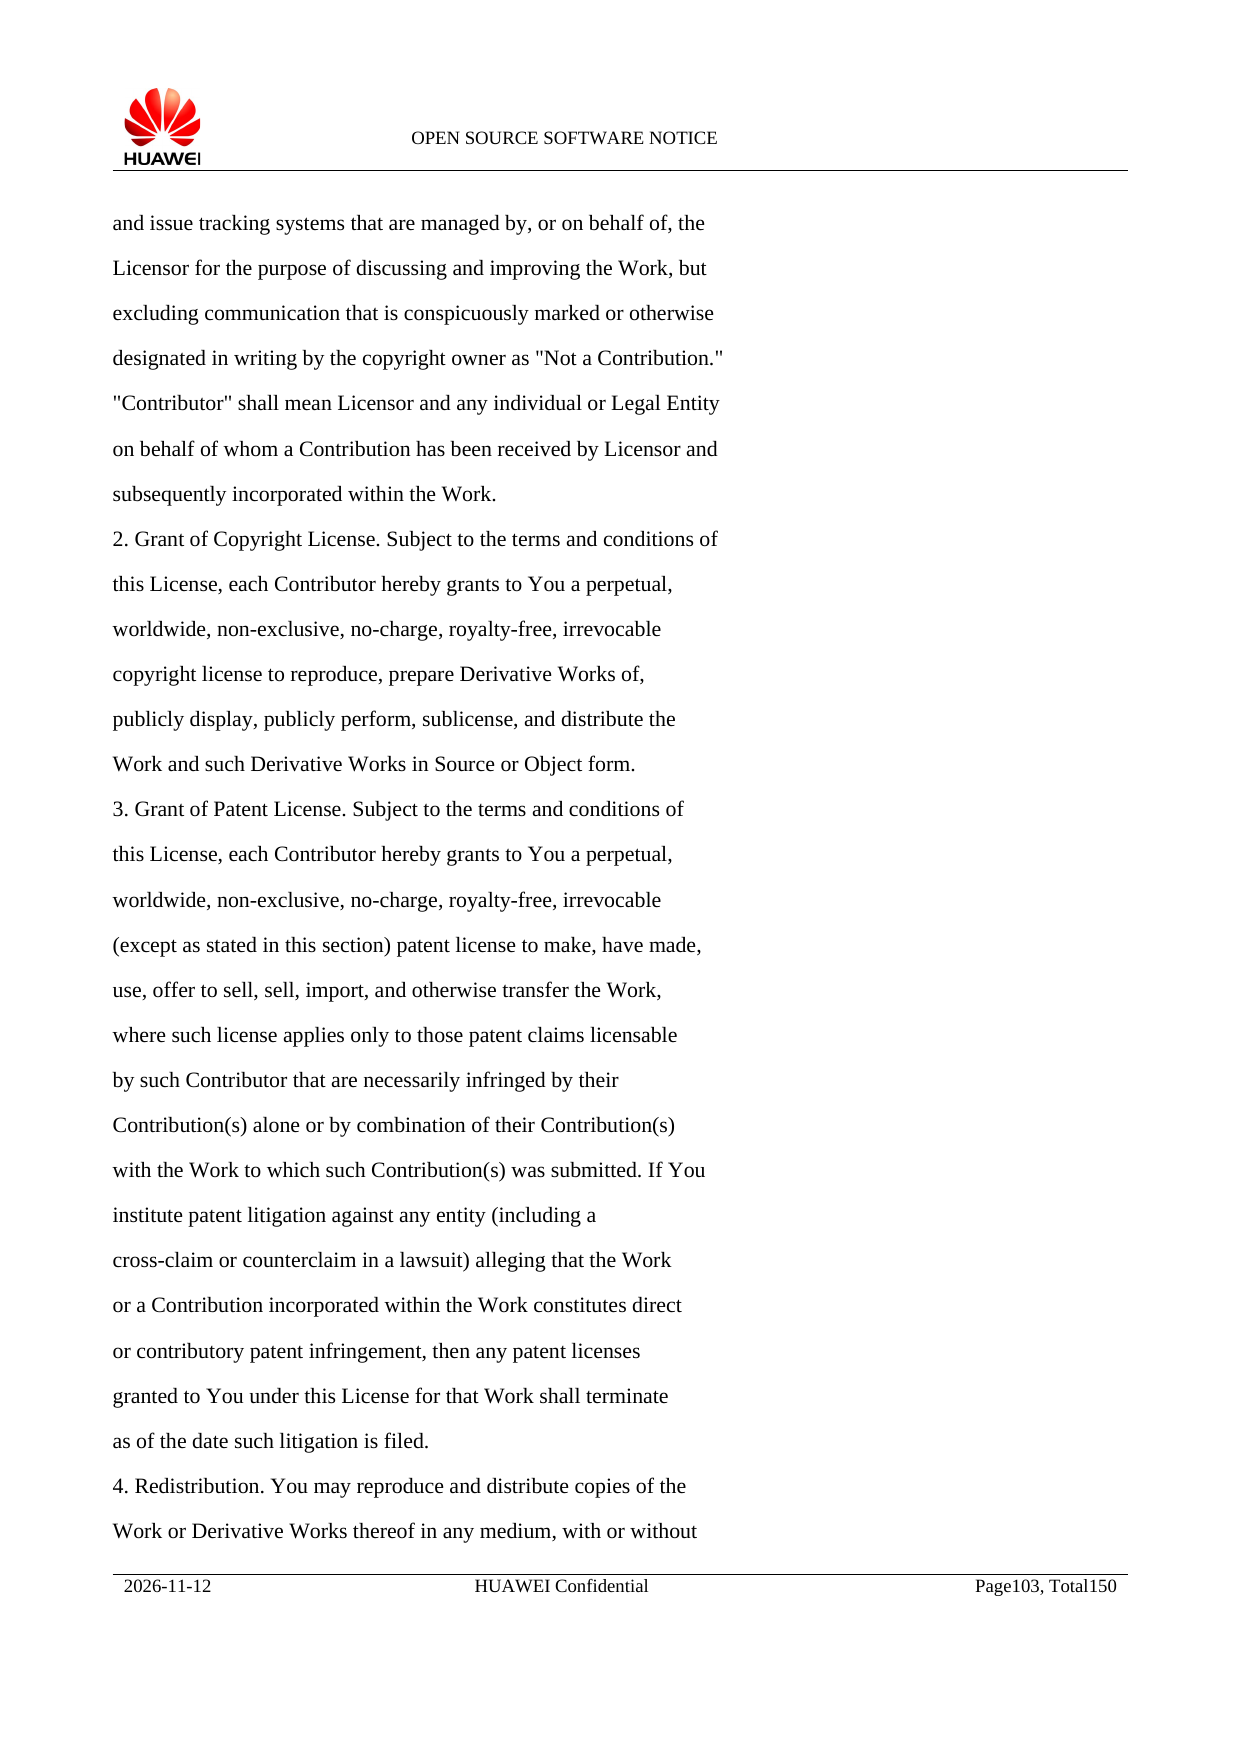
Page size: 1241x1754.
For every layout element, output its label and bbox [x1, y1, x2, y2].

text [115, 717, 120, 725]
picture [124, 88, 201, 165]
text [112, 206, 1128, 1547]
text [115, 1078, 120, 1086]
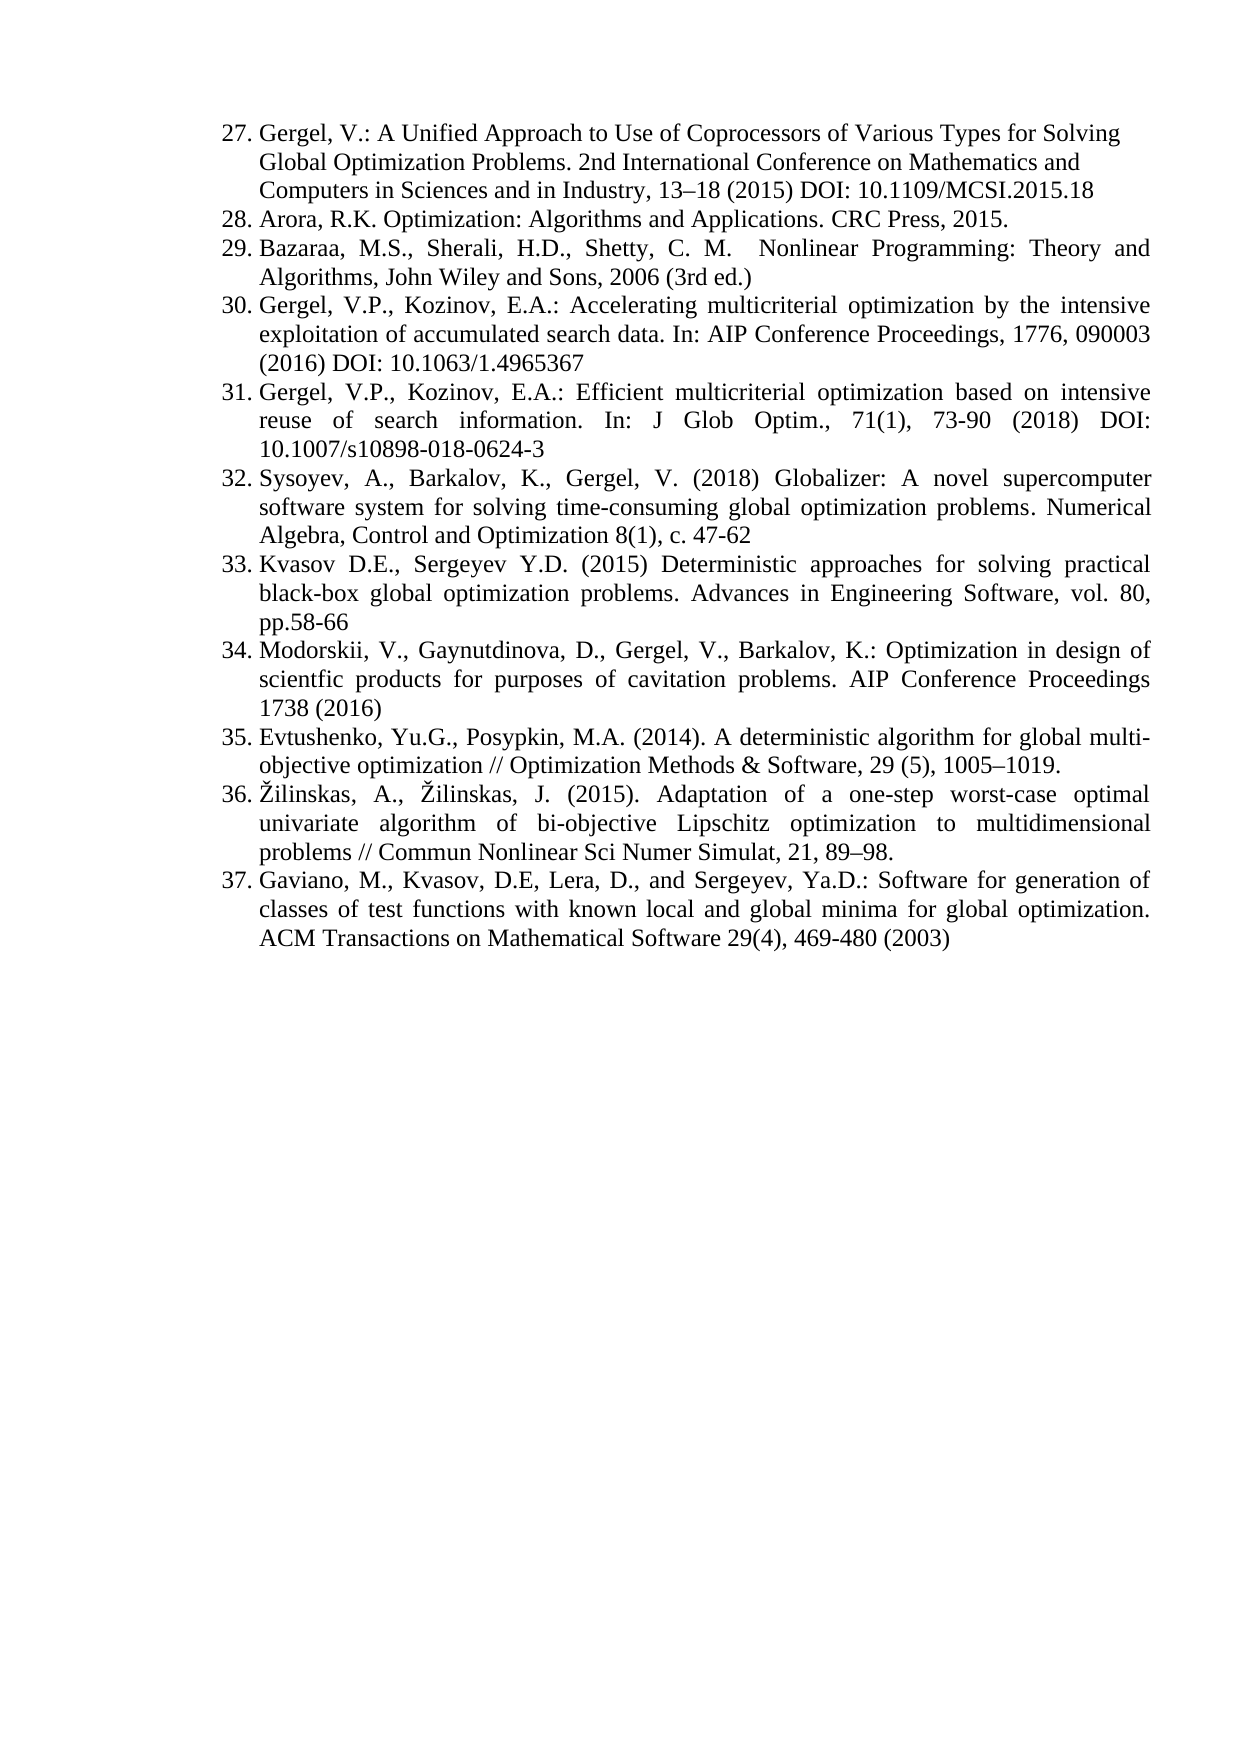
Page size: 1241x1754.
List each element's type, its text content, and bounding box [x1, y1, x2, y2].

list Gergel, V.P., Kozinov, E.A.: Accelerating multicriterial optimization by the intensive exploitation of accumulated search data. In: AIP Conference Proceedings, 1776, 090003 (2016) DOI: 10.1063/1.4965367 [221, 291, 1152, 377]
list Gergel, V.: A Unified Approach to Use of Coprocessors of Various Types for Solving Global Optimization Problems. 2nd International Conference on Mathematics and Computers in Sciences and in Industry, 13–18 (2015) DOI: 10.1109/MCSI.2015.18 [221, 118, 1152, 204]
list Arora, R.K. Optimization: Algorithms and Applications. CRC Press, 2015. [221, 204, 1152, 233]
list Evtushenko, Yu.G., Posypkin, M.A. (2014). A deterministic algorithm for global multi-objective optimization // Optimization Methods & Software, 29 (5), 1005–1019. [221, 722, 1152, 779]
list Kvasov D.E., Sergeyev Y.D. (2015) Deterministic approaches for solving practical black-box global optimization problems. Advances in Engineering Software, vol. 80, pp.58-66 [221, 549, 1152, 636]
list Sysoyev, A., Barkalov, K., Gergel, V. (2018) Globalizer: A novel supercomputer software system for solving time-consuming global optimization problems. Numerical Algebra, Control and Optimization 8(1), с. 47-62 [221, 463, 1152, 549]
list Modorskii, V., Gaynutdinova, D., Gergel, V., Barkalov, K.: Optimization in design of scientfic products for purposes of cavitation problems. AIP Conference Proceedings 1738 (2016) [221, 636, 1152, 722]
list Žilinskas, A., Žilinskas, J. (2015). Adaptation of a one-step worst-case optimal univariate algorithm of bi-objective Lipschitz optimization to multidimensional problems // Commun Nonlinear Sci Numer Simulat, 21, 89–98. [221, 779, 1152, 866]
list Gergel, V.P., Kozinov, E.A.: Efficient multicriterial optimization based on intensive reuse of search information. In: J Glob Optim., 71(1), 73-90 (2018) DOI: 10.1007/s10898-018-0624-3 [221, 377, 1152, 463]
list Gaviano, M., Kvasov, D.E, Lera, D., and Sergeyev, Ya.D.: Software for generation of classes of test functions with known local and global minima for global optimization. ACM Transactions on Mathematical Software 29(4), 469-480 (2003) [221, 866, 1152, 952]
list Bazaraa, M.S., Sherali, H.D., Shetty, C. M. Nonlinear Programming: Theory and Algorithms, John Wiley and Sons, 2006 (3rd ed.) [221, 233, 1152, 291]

EXERCISE OBJECTIVE: Each entry above needs to be restated without a single word changed; skip the images.

ANSWER SECTION:
Page size: 1241x1754.
For every layout element, output its label and bbox [x1, y1, x2, y2].

text [115, 717, 120, 725]
picture [124, 88, 201, 165]
text [112, 206, 1128, 1547]
text [115, 1078, 120, 1086]
Page size: 1241x1754.
List each element's type, its text content, and bounding box [x1, y1, x2, y2].

list Gergel, V.P., Kozinov, E.A.: Accelerating multicriterial optimization by the intensive exploitation of accumulated search data. In: AIP Conference Proceedings, 1776, 090003 (2016) DOI: 10.1063/1.4965367 [221, 291, 1152, 377]
list Gergel, V.: A Unified Approach to Use of Coprocessors of Various Types for Solving Global Optimization Problems. 2nd International Conference on Mathematics and Computers in Sciences and in Industry, 13–18 (2015) DOI: 10.1109/MCSI.2015.18 [221, 118, 1152, 204]
list Arora, R.K. Optimization: Algorithms and Applications. CRC Press, 2015. [221, 204, 1152, 233]
list Evtushenko, Yu.G., Posypkin, M.A. (2014). A deterministic algorithm for global multi-objective optimization // Optimization Methods & Software, 29 (5), 1005–1019. [221, 722, 1152, 779]
list Kvasov D.E., Sergeyev Y.D. (2015) Deterministic approaches for solving practical black-box global optimization problems. Advances in Engineering Software, vol. 80, pp.58-66 [221, 549, 1152, 636]
list Sysoyev, A., Barkalov, K., Gergel, V. (2018) Globalizer: A novel supercomputer software system for solving time-consuming global optimization problems. Numerical Algebra, Control and Optimization 8(1), с. 47-62 [221, 463, 1152, 549]
list Modorskii, V., Gaynutdinova, D., Gergel, V., Barkalov, K.: Optimization in design of scientfic products for purposes of cavitation problems. AIP Conference Proceedings 1738 (2016) [221, 636, 1152, 722]
list Žilinskas, A., Žilinskas, J. (2015). Adaptation of a one-step worst-case optimal univariate algorithm of bi-objective Lipschitz optimization to multidimensional problems // Commun Nonlinear Sci Numer Simulat, 21, 89–98. [221, 779, 1152, 866]
list Gergel, V.P., Kozinov, E.A.: Efficient multicriterial optimization based on intensive reuse of search information. In: J Glob Optim., 71(1), 73-90 (2018) DOI: 10.1007/s10898-018-0624-3 [221, 377, 1152, 463]
list Gaviano, M., Kvasov, D.E, Lera, D., and Sergeyev, Ya.D.: Software for generation of classes of test functions with known local and global minima for global optimization. ACM Transactions on Mathematical Software 29(4), 469-480 (2003) [221, 866, 1152, 952]
list Bazaraa, M.S., Sherali, H.D., Shetty, C. M. Nonlinear Programming: Theory and Algorithms, John Wiley and Sons, 2006 (3rd ed.) [221, 233, 1152, 291]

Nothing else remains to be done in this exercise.